Berlet, however, has steadily expanded his definition of what he considers unacceptable. In 1991 he was writing that there is nothing inherently wrong with people on the left working with conservatives or libertarians on some issues, and he tended to limit his criticisms only to those who willing to work with groups he considered anti-Semitic or fascist, such as Liberty Lobby and Lyndon LaRouche (an important exception was Craig B. Hulet, whom Berlet continued to attack despite having to admit that Hulet was in no way anti-Semitic or extreme-right and that the only thing wrong with him was he was a libertarian who laced his analysis with conspiracy theories.) Since then, however, he began to attack any collaboration with anybody right of center, such as with the libertarian Antiwar.com and with conservative industrialist Roger Milliken, neither of whom could in any way be characterized as anti-Semitic or fascist.

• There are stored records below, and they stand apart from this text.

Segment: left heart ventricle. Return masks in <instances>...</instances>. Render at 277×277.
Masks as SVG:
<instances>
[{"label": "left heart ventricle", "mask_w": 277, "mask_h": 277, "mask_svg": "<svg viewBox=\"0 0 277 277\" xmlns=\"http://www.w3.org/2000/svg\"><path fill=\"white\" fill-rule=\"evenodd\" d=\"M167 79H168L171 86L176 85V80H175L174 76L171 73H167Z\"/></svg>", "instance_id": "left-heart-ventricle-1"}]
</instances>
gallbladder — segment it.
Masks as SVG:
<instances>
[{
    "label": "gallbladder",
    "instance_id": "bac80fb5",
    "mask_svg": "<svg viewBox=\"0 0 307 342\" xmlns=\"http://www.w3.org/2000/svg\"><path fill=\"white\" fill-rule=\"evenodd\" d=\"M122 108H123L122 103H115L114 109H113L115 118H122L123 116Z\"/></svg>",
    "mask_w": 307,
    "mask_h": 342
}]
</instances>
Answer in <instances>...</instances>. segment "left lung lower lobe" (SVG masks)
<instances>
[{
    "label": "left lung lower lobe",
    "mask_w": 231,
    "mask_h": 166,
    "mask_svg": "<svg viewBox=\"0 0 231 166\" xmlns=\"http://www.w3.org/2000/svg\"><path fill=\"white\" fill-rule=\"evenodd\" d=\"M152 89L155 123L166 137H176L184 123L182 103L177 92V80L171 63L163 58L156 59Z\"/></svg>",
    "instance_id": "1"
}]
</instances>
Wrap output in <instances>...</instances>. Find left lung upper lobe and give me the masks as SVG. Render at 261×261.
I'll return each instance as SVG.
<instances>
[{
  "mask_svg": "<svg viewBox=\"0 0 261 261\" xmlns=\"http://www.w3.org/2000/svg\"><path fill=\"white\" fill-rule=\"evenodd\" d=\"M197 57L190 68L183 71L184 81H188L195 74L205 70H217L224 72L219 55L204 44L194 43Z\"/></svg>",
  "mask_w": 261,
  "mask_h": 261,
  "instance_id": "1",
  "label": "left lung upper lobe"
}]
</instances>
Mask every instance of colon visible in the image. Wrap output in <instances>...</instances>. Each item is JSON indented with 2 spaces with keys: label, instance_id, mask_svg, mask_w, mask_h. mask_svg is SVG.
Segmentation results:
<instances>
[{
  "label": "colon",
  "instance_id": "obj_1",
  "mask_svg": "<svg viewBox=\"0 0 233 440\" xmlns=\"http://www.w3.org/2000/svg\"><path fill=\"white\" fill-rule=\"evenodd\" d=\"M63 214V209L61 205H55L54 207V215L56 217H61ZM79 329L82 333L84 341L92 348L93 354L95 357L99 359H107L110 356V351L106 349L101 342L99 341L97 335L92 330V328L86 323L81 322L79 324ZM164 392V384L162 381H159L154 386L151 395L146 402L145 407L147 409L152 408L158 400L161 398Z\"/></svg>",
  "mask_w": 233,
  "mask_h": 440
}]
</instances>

Further, he has developed an ideology based on an opposition to what he calls "centrist/extremist theory", and what he calls "populist producerism". Centrist/extremist theory holds that a liberal political center should be the guiding mainstream ideology and that the extreme left and extreme right are both considered the political fringe which should both be equally opposed (v. Arthur Schlesinger Jr.'s 1949 book "The Vital Center", and also closely associated with 1950s and 1960s political writers like Daniel Bell and Richard Hofstadter), and takes a sociological approach to examining why people join extremist movements of either the left or the right, while Berlet sees things in simpler terms: left = good, right = evil, the further left the better, mainstream society itself is inherently repressive, and centrist/extremist theory is something to be challenged because it conflicts with this worldview. Berlet's worldview is, therefore, fundamentally anti-liberal; indeed, at the heart of his attacks on conspiracy theorists has been his belief that conspiracism is based in the liberal notion that the economic and political systems in the U.S. are fundamentally sound, and that it is bad people who need to be removed from positions of power, not the system itself that needs to be changed. His opposition to "populist producerism" is likewise based in a Marxist-Leninist view of social classes and not a liberal one. Chip Berlet has written, regarding Political Research Associates: "PRA was founded on the idea that various forms of oppression are rooted in mainstream society, and that right-wing groups merely fanned exisiting flames."

Researcher Laird Wilcox has pointed out that Chip Berlet was a founder of the Chicago Friends of Albania, which supported the unique Albanian brand of communism of Enver Hoxha, a brand of communism which even most other leftists and communists would consider extreme.